» **RECORDED INFORMATION**

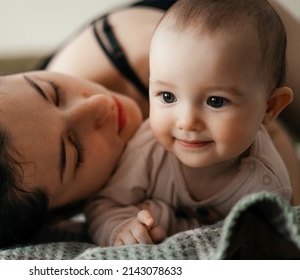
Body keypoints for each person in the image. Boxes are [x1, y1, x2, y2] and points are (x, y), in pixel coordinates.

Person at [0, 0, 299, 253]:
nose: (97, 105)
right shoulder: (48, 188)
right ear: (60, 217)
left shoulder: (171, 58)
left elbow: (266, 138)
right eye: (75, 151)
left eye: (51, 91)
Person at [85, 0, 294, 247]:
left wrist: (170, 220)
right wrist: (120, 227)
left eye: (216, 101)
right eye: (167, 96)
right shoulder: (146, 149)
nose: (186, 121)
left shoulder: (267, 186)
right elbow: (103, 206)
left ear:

» **ASSIGNMENT**
Transcribe every entry above exactly as it stands, but skip the images.

» **TASK OUTPUT**
Body keypoints for each person in the image. Boxes are [x1, y1, x2, y2] and points are (x, y), in pixel coordinates.

Person at [0, 0, 299, 253]:
nose: (97, 105)
right shoulder: (48, 188)
right ear: (60, 217)
left shoulder: (171, 58)
left elbow: (266, 138)
right eye: (75, 151)
left eye: (51, 91)
Person at [85, 0, 294, 247]:
left wrist: (170, 220)
right wrist: (120, 227)
left eye: (216, 101)
right eye: (167, 96)
right shoulder: (146, 149)
nose: (186, 121)
left shoulder: (267, 186)
right elbow: (103, 206)
left ear:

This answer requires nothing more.